Does Usage Change Over Time?
Remarkably little.
![]() |
|---|
| Number of videos published per day over the scraping period. Weekend days are highlighted. Usage is stable across both weekdays and weekends. |
Daily volume stays stable across both weekdays and weekends, with no meaningful dip on Saturdays and Sundays. This further reinforces the idea that Sora is already embedded in ongoing workflows rather than being used purely for leisure.
Who Is Using It?
Prompts are written overwhelmingly in English (67.5%), but the long tail is genuinely global: Russian (4.6%), Spanish (4.5%), Portuguese (3.6%), French (2.7%), and German (2%) are all meaningfully represented, along with Indonesian, Italian, and Chinese.
![]() |
|---|
| Proportion of videos by prompt language. English dominates, but Sora is used across a wide range of languages worldwide. |
Interestingly, 20% of users have generated prompts in more than one language, suggesting a layer of multilingual or internationally mobile users.

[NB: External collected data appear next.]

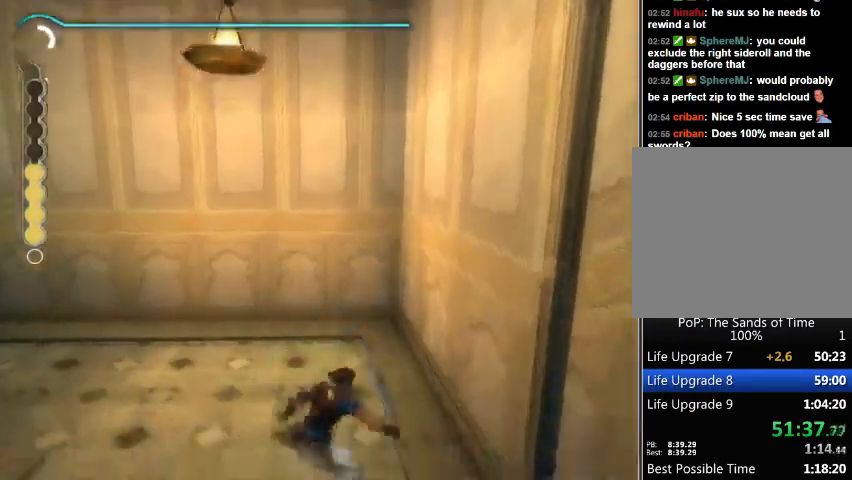
{"buttons": [], "left_stick": "down-left", "right_stick": "down-left", "events": [[33, "B", "up"], [100, "left_stick", "down-left"], [367, "right_stick", "down-left"]]}
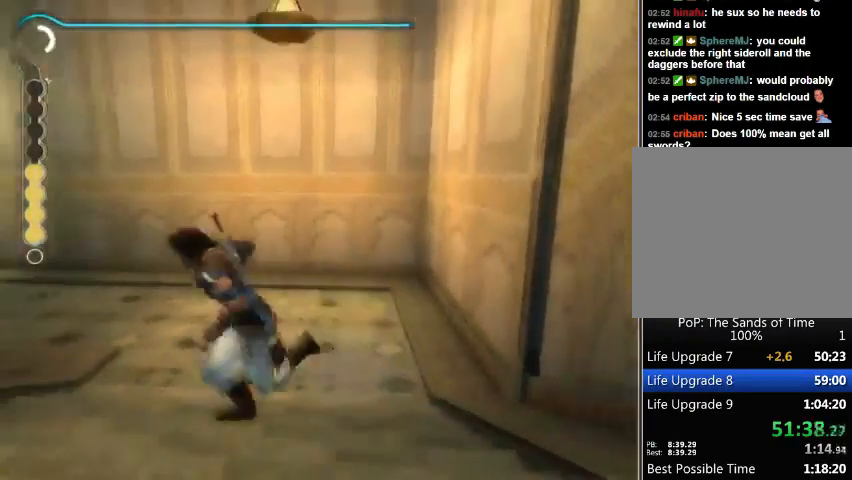
{"buttons": [], "left_stick": "up-right", "right_stick": "down-left", "events": [[167, "left_stick", "up"], [267, "left_stick", "up-right"]]}
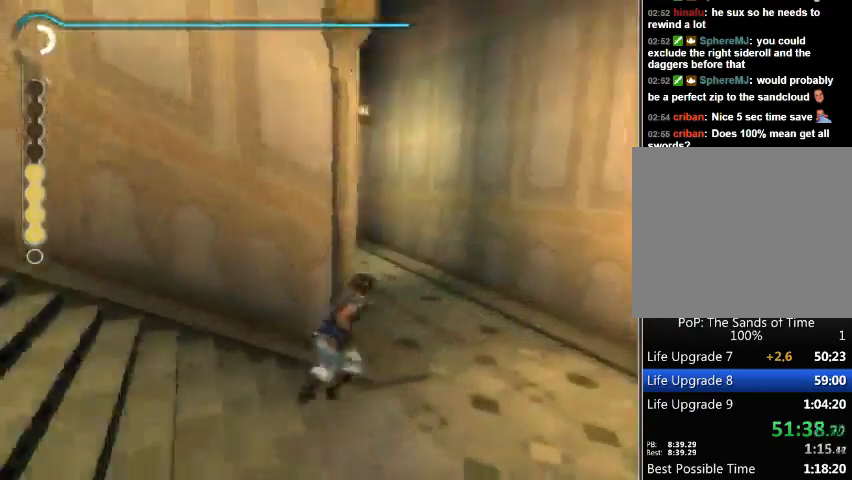
{"buttons": [], "left_stick": "up", "right_stick": "center", "events": [[200, "left_stick", "up"], [433, "right_stick", "center"]]}
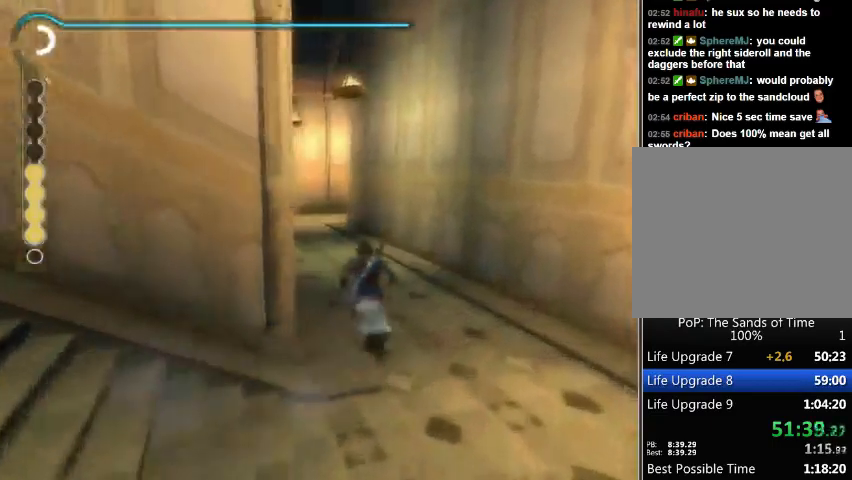
{"buttons": ["R1"], "left_stick": "up", "right_stick": "center", "events": [[267, "R1", "down"]]}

The user distribution is also heavily skewed: 50% of users have generated 2 videos or fewer, and 90% have generated 7 or fewer. A small number of power users account for a disproportionate share of activity.

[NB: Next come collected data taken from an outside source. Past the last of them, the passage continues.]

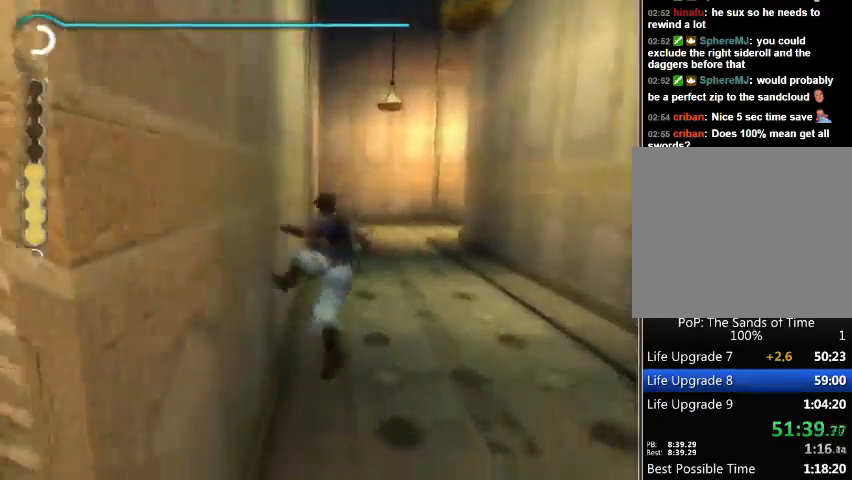
{"buttons": ["R1"], "left_stick": "up", "right_stick": "center", "events": []}
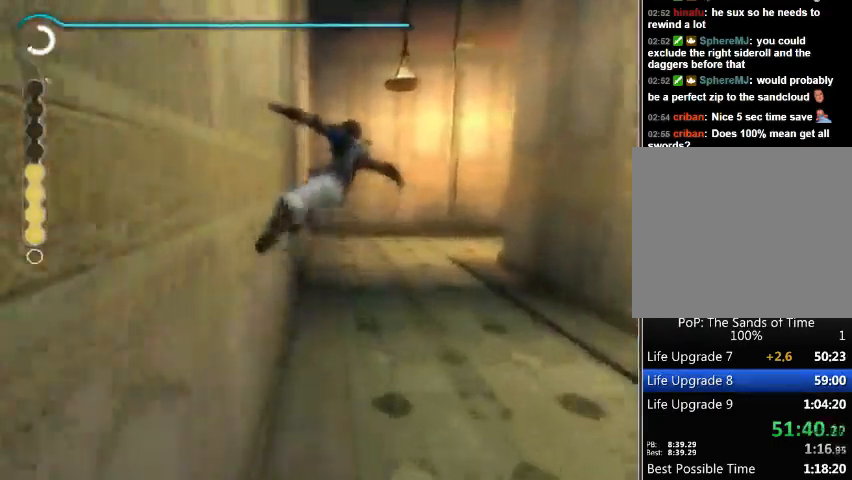
{"buttons": ["R1"], "left_stick": "up", "right_stick": "center", "events": []}
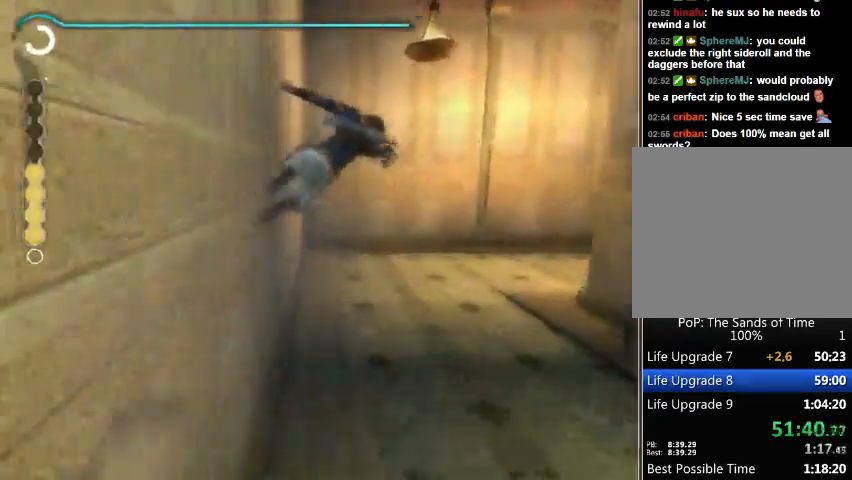
{"buttons": ["R1"], "left_stick": "up", "right_stick": "center", "events": []}
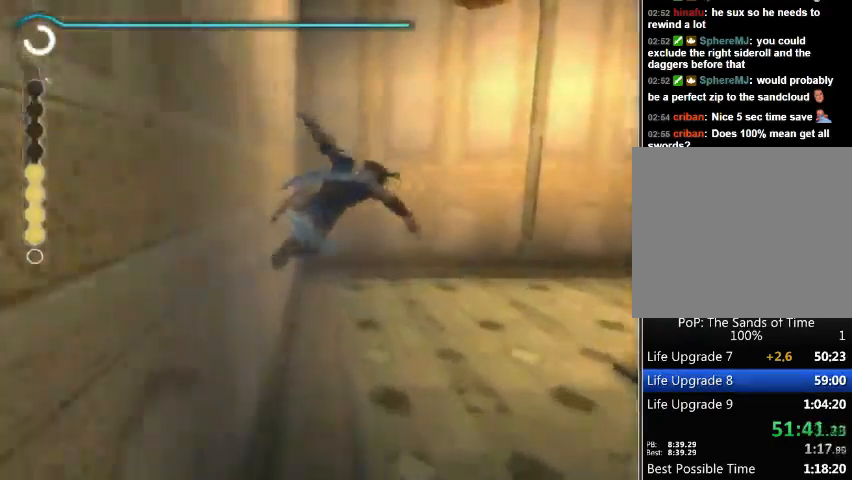
{"buttons": [], "left_stick": "up-right", "right_stick": "center", "events": [[67, "left_stick", "up-right"], [133, "A", "down"], [167, "A", "up"], [267, "A", "down"], [300, "R1", "up"], [333, "A", "up"], [367, "A", "down"], [467, "A", "up"]]}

What Gets Made, and Does Anyone Watch It?
The content itself is notably uniform in format:
- 71% of videos are in portrait orientation
- 80% are in 480p resolution, the default quality
- 75% last 5 seconds; 20% last 10 seconds
Moreover, Only 0.79% of videos receive at least one like within 7 days. The most-liked video in our dataset has 2,000 likes. For the vast majority of generated content, there is no visible audience at all.
![]() |
|---|
| Distribution of total videos generated per user. The distribution is heavily right-skewed: most users generate very few videos. |
This is the sharpest version of the “slop” question. If 99% of generated videos are never liked, never meaningfully engaged with, and likely never watched by anyone other than their creator, what are they for? The honest answer is that we do not know. They may be downloaded and used privately, or shared on social medias. Or they may be used for communication on the internet.
What We Still Do Not Know
The public feed is only part of the picture. Sora’s API allows developers and businesses to generate videos programmatically, without any public visibility. This is almost certainly a significant source of additional volume, and arguably the more environmentally relevant one, since automated pipelines can generate at far higher rates than individual users.
We also have no visibility into what the videos are actually used for once they leave the platform. Understanding downstream use is essential for building realistic environmental impact models.
Why This Matters
A 5-second, 480p video does not feel like a large environmental action. But at 73,000 per day, the cumulative compute starts to add up, and that is before accounting for API usage, or for the trajectory of growth as the technology matures and adoption accelerates.
This study is one piece of a larger effort to make the environmental footprint of generative AI legible. The next steps involve modelling the actual energy cost per generation, estimating carbon emissions under different data centre scenarios, and building prospective models of what usage might look like in 2–5 years.
Takeaway
Every day, tens of thousands of AI videos are generated on Sora, short, low-resolution, rarely liked, and most probably unseen. Usage follows working hours, spans the globe, and is remarkably stable over time.
These numbers are modest by social media standards, but they represent the floor, not the ceiling, of a fast-moving technology. Understanding the scale of AI video generation is only the first step toward understanding its cost.